Tarija. El presidente de Yacimientos Petrolíferos Fiscales Bolivianos (YPFB), Carlos Villegas, anunció que, con el propósito de materializar la producción industrial de resinas de plástico, Bolivia invertirá US$5.000 millones para construir cuatro nuevas plantas de etileno-polietileno y otras dos de propileno-polipropileno.

"Es un monto alto de inversión, pero no tiene porque amilanarnos. Al contrario, esta planta petroquímica va a ser una realidad, estamos estudiando ya el proyecto, y la mayor parte para el financiamiento va a provenir del Estado y una parte de acuerdos y compromisos con socios extranjeros", manifestó Villegas, en el Encuentro Nacional de Soberanía Hidrocarburífera de Tarija.

Según el presidente de YPFB, los nuevos complejos de producción de plásticos producirán 600.000 toneladas métricas anuales (TMA) de polietilenos y otras 200.000 TMA de propileno, a partir del procesamiento de las materias primas como el etano y el propano obtenidas de la Planta de Separación de Líquidos Gran Chaco que se construye actualmente en Yacuiba.

Asimismo, dijo que la ingeniera conceptual del nuevo proyecto de industrialización de los hidrocarburos está a cargo de la empresa italiana Tecnimont que realiza los estudios de ingeniería básica.

De acuerdo a los estudios proyectivos, señaló que se prevé que las plantas de propileno y polipropileno estén listas en 2018 y las plantas de etileno, dos plantas de polietileno de alta densidad, y una de polietileno lineal de baja funcionen el 2022.
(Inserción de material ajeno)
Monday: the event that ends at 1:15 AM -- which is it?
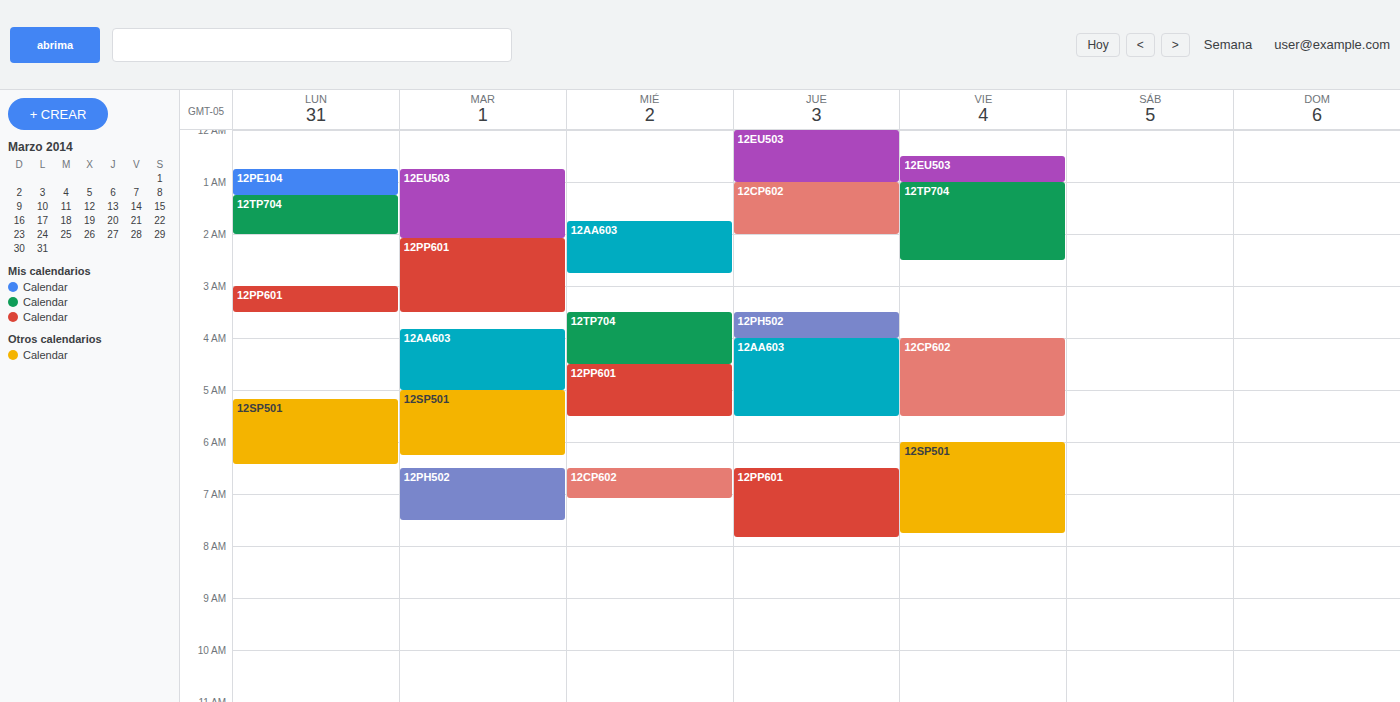
"12PE104"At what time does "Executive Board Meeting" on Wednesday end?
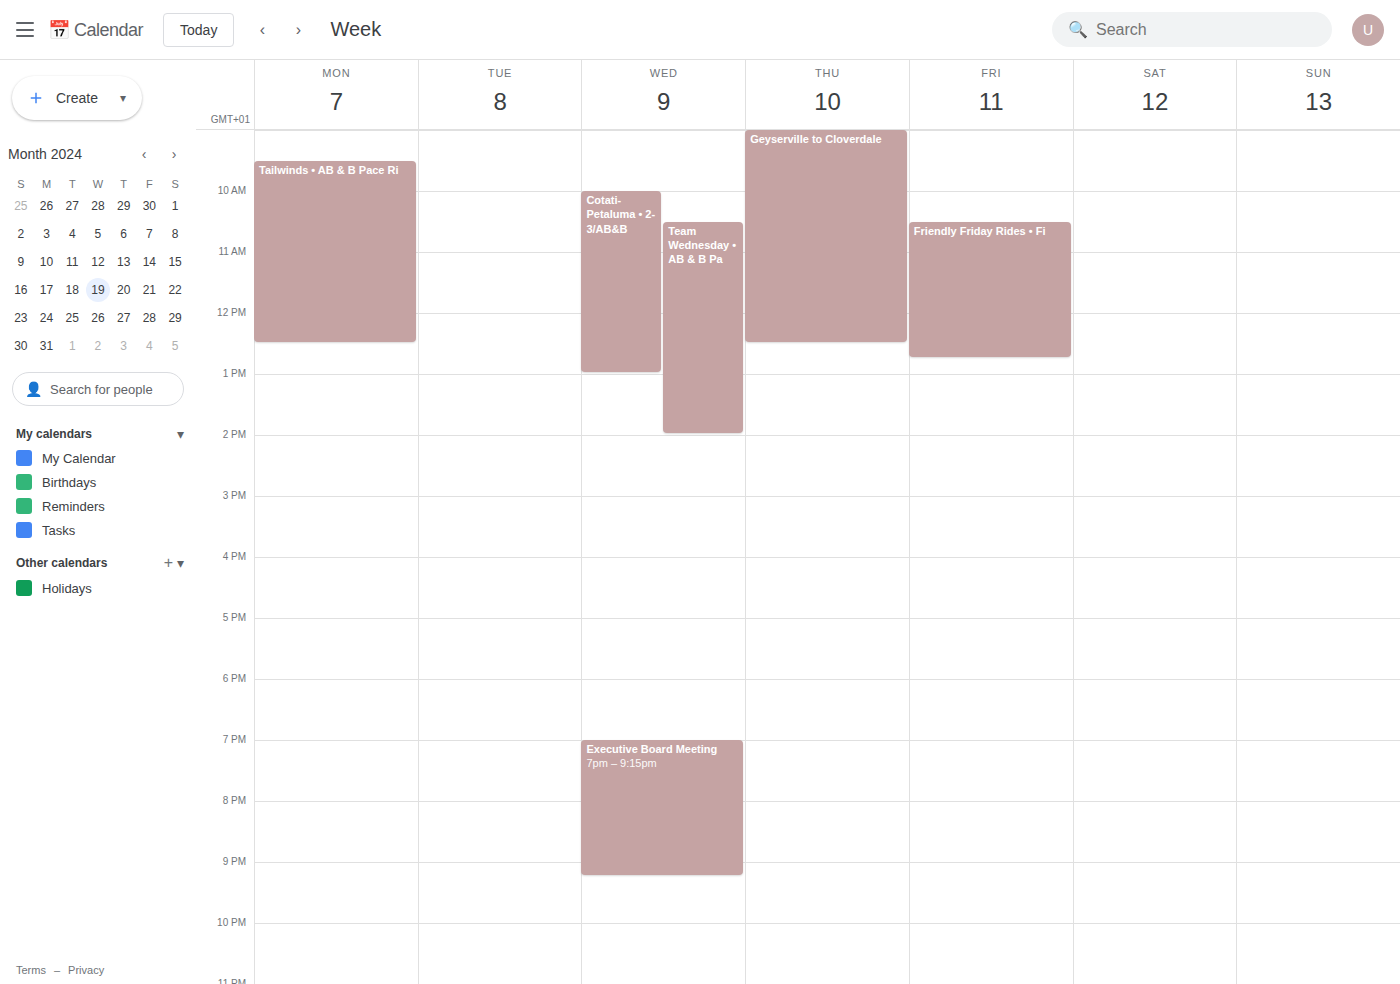
9:15 PM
"Vamos a cambiar el perfil productivo del país, es un reto importante para los bolivianos. Con este complejo, Bolivia ingresará a la era de los plásticos. De acuerdo a estudios y análisis de mercado, la demanda de estos productos en América Latina, América y Asia va a continuar. Este complejo va a encumbrar un futuro promisorio para toda la sociedad boliviana", agregó.

Destacó que con la implementación de la petroquímica de plásticos, se espera un impacto positivo para Bolivia, al agregar mayor valor a la comercialización de gas natural, generar empleos directos e indirectos y divisas por la exportación de excedentes y la sustitución de importaciones.

"La industrialización del gas natural es una realidad, y en los próximos años, se afianza con el desarrollo de los complejos productivos industriales de Amoniaco Urea y Olefinas y Poleolefinas (petroquímica del plástico), permitiendo revolucionar la capacidad productiva del país", subrayó.